The class provides efficient batch processing through the embed_texts and aembed_texts methods. In local mode, batch embedding leverages sentence-transformers' native batch processing with a configurable batch_size (default 32). In API mode, texts are processed in batches using the feature_extraction endpoint.
Asynchronous operations are supported through run_sync_in_async utility, which runs synchronous embedding calls in a thread pool executor since the HuggingFace hub library does not provide native async support.
Usage
Use this class when you need HuggingFace-based embeddings for Ragas evaluations. Choose local mode for maximum throughput and privacy (no data leaves your machine), or API mode for convenience when you do not have local GPU resources. The class is particularly useful for evaluations that require open-source embedding models.
Code Reference
Source Location
- Repository: Vibrantlabsai_Ragas
- File: src/ragas/embeddings/huggingface_provider.py
Signature
class HuggingFaceEmbeddings(BaseRagasEmbedding):
PROVIDER_NAME = "huggingface"
REQUIRES_MODEL = True
def __init__(
self,
model: str,
use_api: bool = False,
api_key: Optional[str] = None,
device: Optional[str] = None,
normalize_embeddings: bool = True,
batch_size: int = 32,
cache: Optional[CacheInterface] = None,
**model_kwargs: Any,
): ...
Import
from ragas.embeddings.huggingface_provider import HuggingFaceEmbeddings
I/O Contract
Inputs
| Name | Type | Required | Description |
|---|---|---|---|
| model | str | Yes | The HuggingFace model name or path (e.g., "BAAI/bge-small-en-v1.5") |
| use_api | bool | No | If True, use HuggingFace Inference API instead of local model; defaults to False |
| api_key | Optional[str] | No | HuggingFace API token; required when use_api is True |
| device | Optional[str] | No | Device for local model inference (e.g., "cuda", "cpu"); only used in local mode |
| normalize_embeddings | bool | No | Whether to L2-normalize embeddings; defaults to True; only used in local mode |
| batch_size | int | No | Number of texts to process per batch; defaults to 32 |
| cache | Optional[CacheInterface] | No | Cache backend for storing and retrieving embedding results |
| **model_kwargs | Any | No | Additional keyword arguments passed to the SentenceTransformer constructor |
Outputs
embed_text / aembed_text
| Name | Type | Description |
|---|---|---|
| return | List[float] | A list of floats representing the embedding vector for a single text |
embed_texts / aembed_texts
| Name | Type | Description |
|---|---|---|
| return | List[List[float]] | A list of embedding vectors, one per input text |
Usage Examples
Local Model Usage
from ragas.embeddings.huggingface_provider import HuggingFaceEmbeddings
# Use a local sentence-transformers model
embeddings = HuggingFaceEmbeddings(
model="BAAI/bge-small-en-v1.5",
device="cuda",
normalize_embeddings=True,
)
# Embed a single text
vector = embeddings.embed_text("What is retrieval-augmented generation?")
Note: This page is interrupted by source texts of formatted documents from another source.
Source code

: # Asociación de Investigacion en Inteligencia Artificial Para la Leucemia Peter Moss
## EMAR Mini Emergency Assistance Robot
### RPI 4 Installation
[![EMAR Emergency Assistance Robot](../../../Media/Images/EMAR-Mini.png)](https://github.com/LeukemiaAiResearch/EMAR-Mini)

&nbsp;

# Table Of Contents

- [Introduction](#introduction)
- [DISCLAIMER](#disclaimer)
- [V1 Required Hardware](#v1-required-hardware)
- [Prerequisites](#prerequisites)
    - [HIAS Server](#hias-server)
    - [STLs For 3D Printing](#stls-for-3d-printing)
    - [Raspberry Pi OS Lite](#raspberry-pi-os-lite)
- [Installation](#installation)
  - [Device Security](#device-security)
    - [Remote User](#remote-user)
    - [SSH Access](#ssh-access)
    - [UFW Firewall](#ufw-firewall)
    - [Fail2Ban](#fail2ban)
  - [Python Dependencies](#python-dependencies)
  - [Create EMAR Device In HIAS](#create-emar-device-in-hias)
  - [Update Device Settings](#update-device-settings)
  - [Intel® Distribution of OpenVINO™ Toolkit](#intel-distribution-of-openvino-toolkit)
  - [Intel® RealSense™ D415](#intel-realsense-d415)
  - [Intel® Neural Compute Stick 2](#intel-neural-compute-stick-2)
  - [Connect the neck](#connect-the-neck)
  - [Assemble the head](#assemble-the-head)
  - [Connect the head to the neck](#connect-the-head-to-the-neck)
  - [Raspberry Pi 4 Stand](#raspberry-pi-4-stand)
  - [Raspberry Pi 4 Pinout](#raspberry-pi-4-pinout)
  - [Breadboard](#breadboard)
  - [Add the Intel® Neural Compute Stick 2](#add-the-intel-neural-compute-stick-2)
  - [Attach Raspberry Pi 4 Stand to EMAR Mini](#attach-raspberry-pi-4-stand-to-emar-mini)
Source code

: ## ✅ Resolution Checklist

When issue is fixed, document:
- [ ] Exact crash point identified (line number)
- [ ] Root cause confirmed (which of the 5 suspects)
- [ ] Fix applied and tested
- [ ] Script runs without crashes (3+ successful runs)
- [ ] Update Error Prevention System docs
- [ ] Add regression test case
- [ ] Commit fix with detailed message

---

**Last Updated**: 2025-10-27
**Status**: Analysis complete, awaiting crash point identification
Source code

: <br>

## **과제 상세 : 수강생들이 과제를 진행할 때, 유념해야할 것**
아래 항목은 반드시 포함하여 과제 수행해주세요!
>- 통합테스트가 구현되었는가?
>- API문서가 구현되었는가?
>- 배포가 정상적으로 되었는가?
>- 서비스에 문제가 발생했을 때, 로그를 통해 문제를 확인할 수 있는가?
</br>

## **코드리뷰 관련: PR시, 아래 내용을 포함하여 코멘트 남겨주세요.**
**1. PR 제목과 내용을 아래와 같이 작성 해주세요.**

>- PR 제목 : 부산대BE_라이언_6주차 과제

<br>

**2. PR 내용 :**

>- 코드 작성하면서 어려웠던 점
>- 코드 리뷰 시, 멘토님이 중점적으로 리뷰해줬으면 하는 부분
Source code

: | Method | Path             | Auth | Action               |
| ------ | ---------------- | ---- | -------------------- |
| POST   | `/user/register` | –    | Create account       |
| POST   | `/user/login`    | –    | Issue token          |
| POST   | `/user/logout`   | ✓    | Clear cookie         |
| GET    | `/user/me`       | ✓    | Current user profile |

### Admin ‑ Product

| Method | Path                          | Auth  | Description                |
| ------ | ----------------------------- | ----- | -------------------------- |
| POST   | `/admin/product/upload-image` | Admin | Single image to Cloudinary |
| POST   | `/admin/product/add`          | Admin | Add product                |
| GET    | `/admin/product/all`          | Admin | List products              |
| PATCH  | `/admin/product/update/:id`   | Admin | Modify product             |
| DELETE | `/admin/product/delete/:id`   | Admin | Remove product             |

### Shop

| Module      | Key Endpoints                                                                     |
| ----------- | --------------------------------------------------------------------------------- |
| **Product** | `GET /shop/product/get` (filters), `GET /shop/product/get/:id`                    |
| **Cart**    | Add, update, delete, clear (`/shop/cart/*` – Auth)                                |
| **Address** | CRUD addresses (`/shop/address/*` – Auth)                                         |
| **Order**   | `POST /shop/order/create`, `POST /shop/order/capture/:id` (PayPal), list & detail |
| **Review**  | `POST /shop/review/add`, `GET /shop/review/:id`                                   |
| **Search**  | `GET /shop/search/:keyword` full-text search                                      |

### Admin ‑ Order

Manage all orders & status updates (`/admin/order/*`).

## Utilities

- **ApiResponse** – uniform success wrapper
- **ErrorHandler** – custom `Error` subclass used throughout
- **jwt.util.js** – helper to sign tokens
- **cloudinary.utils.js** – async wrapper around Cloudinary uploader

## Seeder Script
print(len(vector)) # 384 for bge-small
# Embed multiple texts
vectors = embeddings.embed_texts([
"Machine learning is a subset of AI.",
"Deep learning uses neural networks.",
])
print(len(vectors)) # 2
API Mode Usage
from ragas.embeddings.huggingface_provider import HuggingFaceEmbeddings
# Use HuggingFace Inference API
embeddings = HuggingFaceEmbeddings(
model="BAAI/bge-small-en-v1.5",
use_api=True,
api_key="hf_your_token_here",
)
vector = embeddings.embed_text("What is RAG?")
With Caching
from ragas.cache import DiskCacheBackend
from ragas.embeddings.huggingface_provider import HuggingFaceEmbeddings
cache = DiskCacheBackend(cache_dir=".hf_embedding_cache")
embeddings = HuggingFaceEmbeddings(
model="BAAI/bge-small-en-v1.5",
cache=cache,
)
# First call computes; subsequent calls with same input use cache
vector = embeddings.embed_text("Cached embedding example")